▶ **Description of the task**
Transcribe each line of the records below exactly, excluding any embedded images.

▶ **Stored data entries**
»»
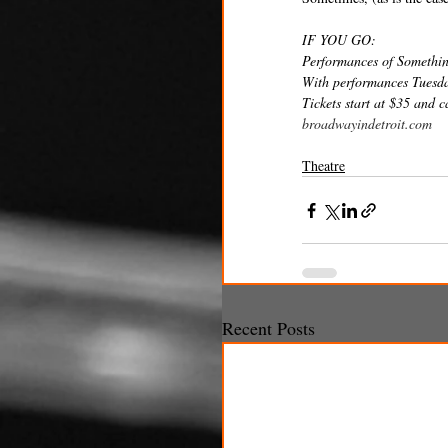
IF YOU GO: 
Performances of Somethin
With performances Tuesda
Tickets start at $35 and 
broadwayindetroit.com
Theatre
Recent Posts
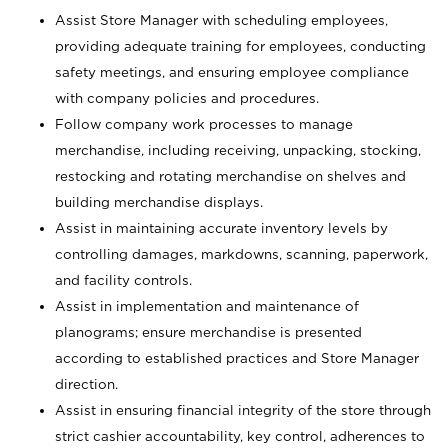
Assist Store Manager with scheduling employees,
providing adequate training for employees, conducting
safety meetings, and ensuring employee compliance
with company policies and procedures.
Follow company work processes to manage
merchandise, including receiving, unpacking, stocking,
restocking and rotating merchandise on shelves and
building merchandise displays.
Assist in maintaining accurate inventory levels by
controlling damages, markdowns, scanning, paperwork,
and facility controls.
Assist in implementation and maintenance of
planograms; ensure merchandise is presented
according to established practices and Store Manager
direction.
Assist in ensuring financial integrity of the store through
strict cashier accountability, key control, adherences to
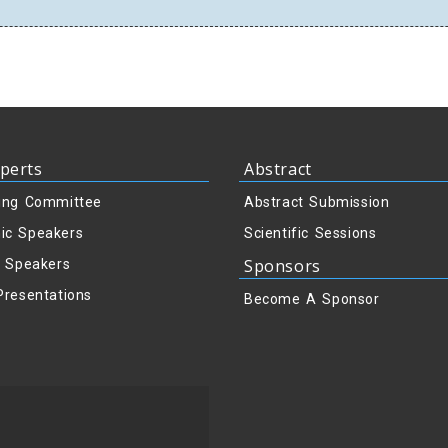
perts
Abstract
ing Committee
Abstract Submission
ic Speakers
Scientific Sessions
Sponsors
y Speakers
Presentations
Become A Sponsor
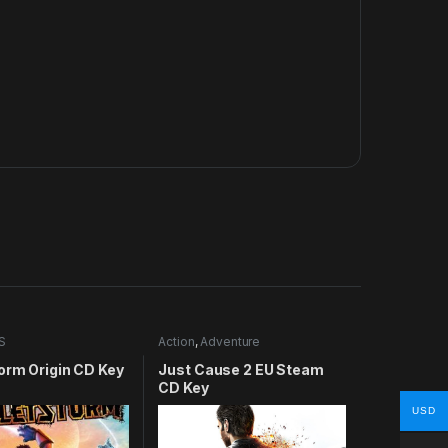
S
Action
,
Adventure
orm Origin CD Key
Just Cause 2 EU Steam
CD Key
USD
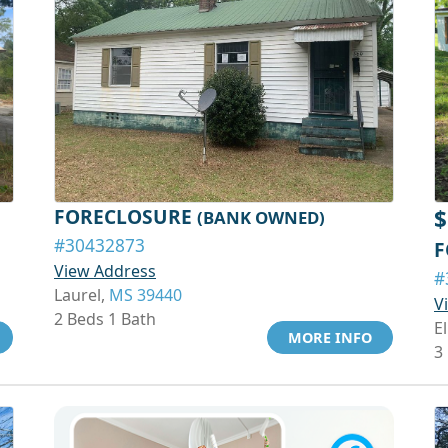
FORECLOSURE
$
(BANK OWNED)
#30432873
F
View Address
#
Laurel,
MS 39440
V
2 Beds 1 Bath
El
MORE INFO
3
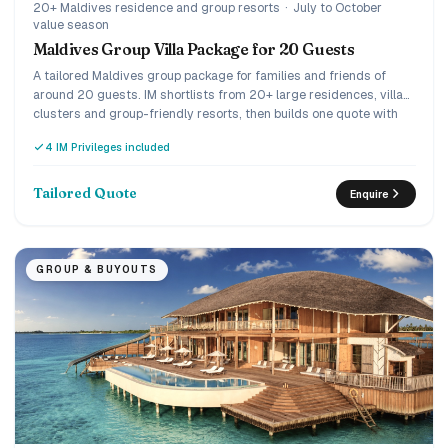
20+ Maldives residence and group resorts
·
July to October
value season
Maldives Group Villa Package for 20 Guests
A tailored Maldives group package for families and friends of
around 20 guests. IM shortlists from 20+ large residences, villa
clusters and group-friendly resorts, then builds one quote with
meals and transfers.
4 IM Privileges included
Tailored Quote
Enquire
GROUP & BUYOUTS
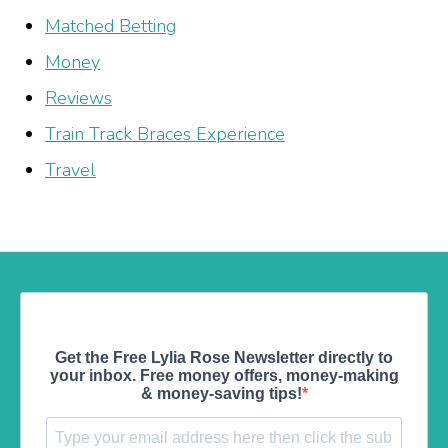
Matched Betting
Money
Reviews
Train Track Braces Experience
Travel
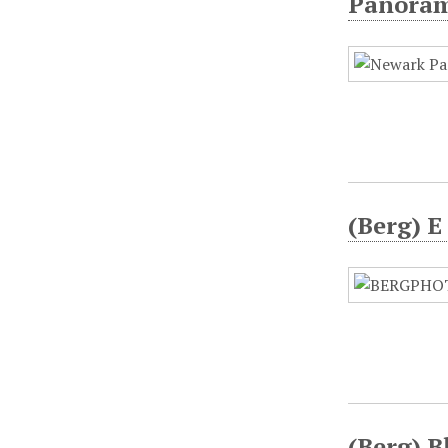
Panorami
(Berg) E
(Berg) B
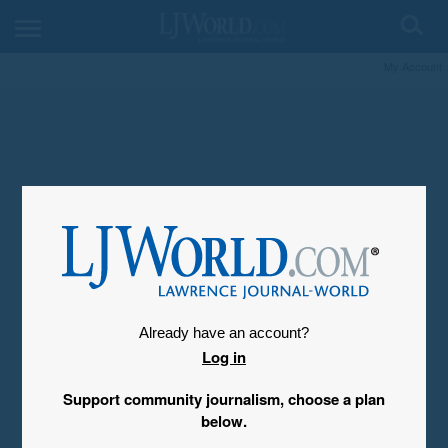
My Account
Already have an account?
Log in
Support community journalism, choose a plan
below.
««
▶ **Output of the exercise**
IF YOU GO: 
Performances of Somethin
With performances Tuesda
Tickets start at $35 and 
broadwayindetroit.com
Theatre
Recent Posts
Assist Store Manager with scheduling employees,
providing adequate training for employees, conducting
safety meetings, and ensuring employee compliance
with company policies and procedures.
Follow company work processes to manage
merchandise, including receiving, unpacking, stocking,
restocking and rotating merchandise on shelves and
building merchandise displays.
Assist in maintaining accurate inventory levels by
controlling damages, markdowns, scanning, paperwork,
and facility controls.
Assist in implementation and maintenance of
planograms; ensure merchandise is presented
according to established practices and Store Manager
direction.
Assist in ensuring financial integrity of the store through
strict cashier accountability, key control, adherences to
perts
Abstract
ing Committee
Abstract Submission
ic Speakers
Scientific Sessions
Sponsors
y Speakers
Presentations
Become A Sponsor
S
Action
,
Adventure
orm Origin CD Key
Just Cause 2 EU Steam
CD Key
USD
FORECLOSURE
$
(BANK OWNED)
#30432873
F
View Address
#
Laurel,
MS 39440
V
2 Beds 1 Bath
El
MORE INFO
3
20+ Maldives residence and group resorts
·
July to October
value season
Maldives Group Villa Package for 20 Guests
A tailored Maldives group package for families and friends of
around 20 guests. IM shortlists from 20+ large residences, villa
clusters and group-friendly resorts, then builds one quote with
meals and transfers.
4 IM Privileges included
Tailored Quote
Enquire
GROUP & BUYOUTS
Matched Betting
Money
Reviews
Train Track Braces Experience
Travel
Panorami
(Berg) E
(Berg) B
My Account
Already have an account?
Log in
Support community journalism, choose a plan
below.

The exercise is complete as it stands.